= Davidson Taylor =

American radio announcer and broadcast executive (1907–1979)

James Davidson Taylor (February 26, 1907 – July 27, 1979) was a former radio announcer and broadcast executive who helped found Columbia University's School of the Arts, serving as its first director and later its first dean.

== Early life and education ==
The son of the Rev. Dr. James Arthur Taylor and the former Elizabeth D. "Lizzie" Forbes, he was born in Shelbyville, Tennessee. He grew up in Brookhaven, Mississippi, graduating from the local high school. Taylor attended Mississippi College, graduating in 1927. Intending to follow his father into the ministry, Taylor next pursued a master's degree in theology from Southern Baptist Theological Seminary in Louisville, Kentucky.

It was while attending the Southern Baptist Theological Seminary that Taylor had his first radio experience, singing on local station WHAS. A baritone, Taylor had sung in glee clubs in both high school and college.

== Career ==
For a time, Taylor was the pastor at the Fayette Baptist Church. Taylor began working as an announcer on WHAS, as well as writing in the local newspaper, the Courier-Journal.

In 1933 he began announcing for the Columbia Broadcasting System. Succeeding the resigning Fred Bethel, he became director of the CBS music division late in 1937. When Orson Welles and the Mercury Theatre were engaged by CBS in 1938, Taylor was initially named to oversee production of the new show, First Person Singular. In August 1938, Taylor became the assistant to the CBS vice president in charge of programs, William B. Lewis.

During the latter part of World War II, Taylor worked as an aide to CBS head William S. Paley, who was serving as a colonel in charge of the radio operations of the Psychological Warfare Division of the Supreme Headquarters Allied Expeditionary Force under General Dwight D. Eisenhower.

Upon returning to the U.S. in 1945, Taylor became vice president for programming in November, replacing Douglas Coulter. With the July resignation of Edward R. Murrow to return to broadcasting, Taylor took over as vice president and director of public affairs for CBS in 1947.

A 1948 trip on behalf of CBS proved extremely eventful for Taylor. Originally intended as a five-week visit with various European and near-Asian correspondents, Taylor wound up tangentially involved in several major news events over the period. In the early portion of his trip he was initially scheduled to fly on a British European Airways Viking airliner to Berlin: the aircraft was involved in a mid-air collision with a Soviet Air Force Yakovlev Yak-3 fighter aircraft. All ten passengers and four crew on board the Viking were killed, as was the Soviet pilot. While in Greece he would meet with correspondent George Polk, who would be murdered that May. Finally, he would spend time in Mandatory Palestine during the last days of Britain's mandate.

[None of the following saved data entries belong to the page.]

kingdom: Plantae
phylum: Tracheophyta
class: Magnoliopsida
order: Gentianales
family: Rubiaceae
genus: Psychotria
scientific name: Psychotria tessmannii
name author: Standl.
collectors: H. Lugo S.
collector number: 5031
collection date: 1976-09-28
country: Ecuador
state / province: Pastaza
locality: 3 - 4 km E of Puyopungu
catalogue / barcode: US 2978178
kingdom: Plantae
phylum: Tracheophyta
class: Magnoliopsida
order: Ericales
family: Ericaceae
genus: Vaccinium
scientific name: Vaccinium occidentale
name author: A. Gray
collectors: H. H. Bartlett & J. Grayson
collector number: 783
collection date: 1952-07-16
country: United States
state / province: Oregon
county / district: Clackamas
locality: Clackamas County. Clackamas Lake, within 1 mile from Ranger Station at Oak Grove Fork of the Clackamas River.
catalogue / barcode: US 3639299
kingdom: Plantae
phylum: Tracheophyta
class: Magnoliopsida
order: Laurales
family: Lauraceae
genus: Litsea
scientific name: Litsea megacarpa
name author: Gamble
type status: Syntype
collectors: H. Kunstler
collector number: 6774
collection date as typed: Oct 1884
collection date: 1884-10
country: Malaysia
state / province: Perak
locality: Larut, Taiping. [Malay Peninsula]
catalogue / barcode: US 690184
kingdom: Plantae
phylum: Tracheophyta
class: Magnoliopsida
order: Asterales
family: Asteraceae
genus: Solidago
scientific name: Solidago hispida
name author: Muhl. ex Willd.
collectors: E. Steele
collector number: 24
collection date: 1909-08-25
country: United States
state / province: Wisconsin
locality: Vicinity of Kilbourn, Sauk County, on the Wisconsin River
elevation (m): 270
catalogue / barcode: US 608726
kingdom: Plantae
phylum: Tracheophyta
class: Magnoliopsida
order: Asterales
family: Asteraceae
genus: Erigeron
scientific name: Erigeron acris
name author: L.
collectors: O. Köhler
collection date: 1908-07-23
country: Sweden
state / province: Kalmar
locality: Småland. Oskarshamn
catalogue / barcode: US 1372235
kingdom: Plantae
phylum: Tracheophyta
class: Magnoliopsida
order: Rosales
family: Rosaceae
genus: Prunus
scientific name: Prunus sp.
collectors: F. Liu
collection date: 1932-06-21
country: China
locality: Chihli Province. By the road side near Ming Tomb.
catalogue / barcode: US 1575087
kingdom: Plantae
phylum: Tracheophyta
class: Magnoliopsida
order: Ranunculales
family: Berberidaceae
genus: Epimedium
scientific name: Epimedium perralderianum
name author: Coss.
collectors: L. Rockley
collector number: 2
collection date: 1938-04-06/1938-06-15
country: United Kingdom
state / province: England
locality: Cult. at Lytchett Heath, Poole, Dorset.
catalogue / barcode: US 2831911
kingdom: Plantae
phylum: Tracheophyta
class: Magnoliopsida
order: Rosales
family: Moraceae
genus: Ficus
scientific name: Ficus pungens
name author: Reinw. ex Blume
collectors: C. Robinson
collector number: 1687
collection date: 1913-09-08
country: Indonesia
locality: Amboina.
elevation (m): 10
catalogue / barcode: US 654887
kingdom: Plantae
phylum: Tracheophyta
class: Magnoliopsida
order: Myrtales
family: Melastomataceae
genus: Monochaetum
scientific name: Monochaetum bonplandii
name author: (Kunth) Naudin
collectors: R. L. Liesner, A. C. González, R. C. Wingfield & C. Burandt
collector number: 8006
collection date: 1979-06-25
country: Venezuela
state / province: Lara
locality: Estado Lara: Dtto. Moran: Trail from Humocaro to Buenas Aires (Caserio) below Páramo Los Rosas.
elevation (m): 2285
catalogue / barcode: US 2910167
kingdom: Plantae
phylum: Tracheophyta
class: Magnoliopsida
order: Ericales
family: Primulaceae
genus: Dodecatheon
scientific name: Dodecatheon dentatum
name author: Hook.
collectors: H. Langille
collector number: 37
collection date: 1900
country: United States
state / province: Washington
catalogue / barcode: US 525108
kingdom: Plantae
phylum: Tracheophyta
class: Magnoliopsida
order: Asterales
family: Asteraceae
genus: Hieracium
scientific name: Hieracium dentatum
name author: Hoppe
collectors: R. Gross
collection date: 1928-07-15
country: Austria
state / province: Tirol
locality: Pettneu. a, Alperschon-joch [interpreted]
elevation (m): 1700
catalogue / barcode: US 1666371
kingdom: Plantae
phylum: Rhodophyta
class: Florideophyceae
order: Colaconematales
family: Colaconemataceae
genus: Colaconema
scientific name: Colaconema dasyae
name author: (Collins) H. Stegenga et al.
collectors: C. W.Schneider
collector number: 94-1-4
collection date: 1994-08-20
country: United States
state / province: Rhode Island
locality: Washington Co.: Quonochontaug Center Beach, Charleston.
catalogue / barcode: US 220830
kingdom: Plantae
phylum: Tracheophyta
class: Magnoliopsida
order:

Taylor resigned from CBS late in 1949 following a major realignment of the network's operations, saying he did not feel he could work effectively under the changes. One of his final acts before resigning had been to hire Sig Mickelson, who would go on to become the first president of CBS News, from CBS corporate owned-and-operated radio station WCCO in Minneapolis.

He was appointed as a special consultant to the State Department in August 1950, charged with developing plans for the Voice of America radio network. Following this short-lived assignment, Taylor became a general production executive at NBC in January 1951.

In April 1959, Taylor was appointed as the director of Columbia University's arts center program. The arts center program at Columbia led to the establishment of the school of the arts in 1966, with Taylor being named director that May. Taylor would subsequently become the school's first dean in May, 1969. Budget cuts forced the closure of the theater arts division in 1971, and the removal of the remaining schools to Dodge Hall on the university's main campus. In September 1971, Taylor became Special Assistant to the President for Education in the Arts, with Frank MacShane becoming interim dean. Taylor retired from Columbia in 1975.

== Personal life and death ==
Taylor married Mary Elizabeth Plummer on June 8, 1935, in New York. He died on July 27, 1979 at the age of 72.